[Transcribed page contents]

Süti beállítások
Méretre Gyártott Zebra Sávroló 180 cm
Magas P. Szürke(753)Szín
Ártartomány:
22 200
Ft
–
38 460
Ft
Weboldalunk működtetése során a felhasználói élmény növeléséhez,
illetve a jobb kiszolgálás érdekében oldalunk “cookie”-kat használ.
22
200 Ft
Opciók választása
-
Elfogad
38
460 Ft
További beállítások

• [What this task involves]: Duplicate every line of the transcribed page contents in the items above, keeping the same wording, order, and line breaks.

• [Your solution]:
Süti beállítások
Méretre Gyártott Zebra Sávroló 180 cm
Magas P. Szürke(753)Szín
Ártartomány:
22 200
Ft
–
38 460
Ft
Weboldalunk működtetése során a felhasználói élmény növeléséhez,
illetve a jobb kiszolgálás érdekében oldalunk “cookie”-kat használ.
22
200 Ft
Opciók választása
-
Elfogad
38
460 Ft
További beállítások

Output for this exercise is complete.